Why have so many of McDonalds' black franchisees lost their businesses over the past 4 years? Could it possibly be due to 'entrenched racism' by one of the world's foremost practitioners of 'corporate activism?'
That's what a group of plaintiffs are alleging in a lawsuit first reported Wednesday morning by the Wall Street Journal. A group of several dozen black franchisees are suing the world's most recognizable fast-food chain, accusing management of deliberately sabotaging the business prospects if black franchisees. In the lawsuit, filed Monday night in the US District Court for the Northern District of Illinois, the lawyers detail allegations that McDonald’s routinely steered Black franchisees to restaurants in undesirable locations, mostly in inner-city, minority dominated, neighborhoods.
Among other tactics, McDonald's allegedly provided black franchisees with "misleading" information to push them toward these less-desirable areas. McDonald's responded that most purchases of businesses occur between franchisees, and that the company makes information available to all franchisees online.
The lawsuit is seeking compensatory damages for owners of between $4 million and $5 million per store. The owners involved represent more than 200 McDonald's restaurants around the US. That would be a total of $1 billion at the high end.
Due to this implicit policy, black-owned restaurants often carried higher operating costs, while bringing in less in average annual sales.
Between 2011 and 2016, black franchisees say, their average annual sales were roughly $2 million, $700k below the average for all franchisees during that period.
The plaintiffs also accused Micky D's corporate of showering white franchisees with rent assistance and other subsidies, while the needs of black franchisees went largely ignored.

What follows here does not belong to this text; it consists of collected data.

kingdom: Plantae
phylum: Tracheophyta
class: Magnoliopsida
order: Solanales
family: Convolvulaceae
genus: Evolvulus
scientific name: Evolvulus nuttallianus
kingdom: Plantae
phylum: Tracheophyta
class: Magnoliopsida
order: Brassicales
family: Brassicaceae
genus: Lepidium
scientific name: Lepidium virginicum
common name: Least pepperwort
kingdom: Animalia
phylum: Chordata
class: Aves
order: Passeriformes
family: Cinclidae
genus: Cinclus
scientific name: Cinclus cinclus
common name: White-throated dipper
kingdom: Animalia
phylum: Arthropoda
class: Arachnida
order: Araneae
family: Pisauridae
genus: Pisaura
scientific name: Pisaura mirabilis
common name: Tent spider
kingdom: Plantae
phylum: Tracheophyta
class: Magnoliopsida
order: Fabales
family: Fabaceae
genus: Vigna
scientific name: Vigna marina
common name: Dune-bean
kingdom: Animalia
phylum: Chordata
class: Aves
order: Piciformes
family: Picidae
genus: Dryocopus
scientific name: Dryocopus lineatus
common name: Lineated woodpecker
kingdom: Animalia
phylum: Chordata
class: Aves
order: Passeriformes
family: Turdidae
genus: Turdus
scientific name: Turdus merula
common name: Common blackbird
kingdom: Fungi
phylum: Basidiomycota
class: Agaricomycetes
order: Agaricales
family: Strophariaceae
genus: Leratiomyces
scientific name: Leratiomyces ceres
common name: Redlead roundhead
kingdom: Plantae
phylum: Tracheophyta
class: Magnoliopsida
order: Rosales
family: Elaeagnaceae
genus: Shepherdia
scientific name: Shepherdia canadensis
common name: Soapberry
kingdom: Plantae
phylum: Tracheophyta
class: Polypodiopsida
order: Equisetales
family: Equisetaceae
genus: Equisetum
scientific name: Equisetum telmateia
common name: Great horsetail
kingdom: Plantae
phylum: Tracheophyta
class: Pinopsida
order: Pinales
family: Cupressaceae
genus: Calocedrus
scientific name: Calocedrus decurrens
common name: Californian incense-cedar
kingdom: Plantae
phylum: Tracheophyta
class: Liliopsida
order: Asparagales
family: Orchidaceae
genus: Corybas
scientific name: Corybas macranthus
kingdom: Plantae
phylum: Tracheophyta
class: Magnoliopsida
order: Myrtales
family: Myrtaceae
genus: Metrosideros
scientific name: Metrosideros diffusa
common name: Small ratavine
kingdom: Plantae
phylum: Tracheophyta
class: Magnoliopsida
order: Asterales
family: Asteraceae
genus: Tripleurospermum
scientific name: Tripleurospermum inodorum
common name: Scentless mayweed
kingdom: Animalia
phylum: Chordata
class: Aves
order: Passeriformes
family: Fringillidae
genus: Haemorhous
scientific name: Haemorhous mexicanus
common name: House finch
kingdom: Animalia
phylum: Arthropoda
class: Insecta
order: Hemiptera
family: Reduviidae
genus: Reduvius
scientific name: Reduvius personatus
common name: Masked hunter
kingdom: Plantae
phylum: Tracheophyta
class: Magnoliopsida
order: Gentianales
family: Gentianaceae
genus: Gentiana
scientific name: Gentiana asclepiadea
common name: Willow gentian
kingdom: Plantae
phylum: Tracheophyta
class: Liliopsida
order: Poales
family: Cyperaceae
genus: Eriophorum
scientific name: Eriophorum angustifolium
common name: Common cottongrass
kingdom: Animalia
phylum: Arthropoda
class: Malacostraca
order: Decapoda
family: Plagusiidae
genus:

In one example, the company refused to pay for an armed security guard, and also refused to reduce the rent, for a franchisee in a troubled neighborhood in Atlanta.
According to the lawsuit, open and covert discrimination caused the number of black franchisees to dwindle to just 186 this year, from a high of 377 in 1998, a shift the plaintiffs and their lawyers attributed to "racially discriminatory practices."
“McDonald’s intentionally and covertly deprived plaintiffs of the same rights enjoyed by white franchisees,” according to the complaint.
McDonald's, via its PR team and corporate counsel, repudiated the allegations from the lawsuit, and claimed that the total number of owners has fallen amid considerable consolidation over the past several years. As a percentage of the overall population, black franchisees remain largely unchanged.
The company added that many of the franchisees who joined the suit successfully operated multiple restaurants for years.
However, McDonald's has repeatedly shown that it "cares" about "social justice and equality". It was one of the first major American corporations to join the advertiser boycott of Facebook. It made a big show last year when it said it would no longer resist the localized push for a $15 minimum wage.
Has McDonald's willingness to engage in 'corporate activism' simply opened the door to being targeted by opportunistic lawsuits in the hopes of a quick settlement?
To be sure, the fast food chain is also enmeshed in a battle with its former CEO Steve Easterbrook to try and clawback some of his compensation ins the name of...decency? (we honestly don't understand why the lawsuit seems to be such a priority for Easterbrook's successors, but we imagine the motives there are somewhat less than noble).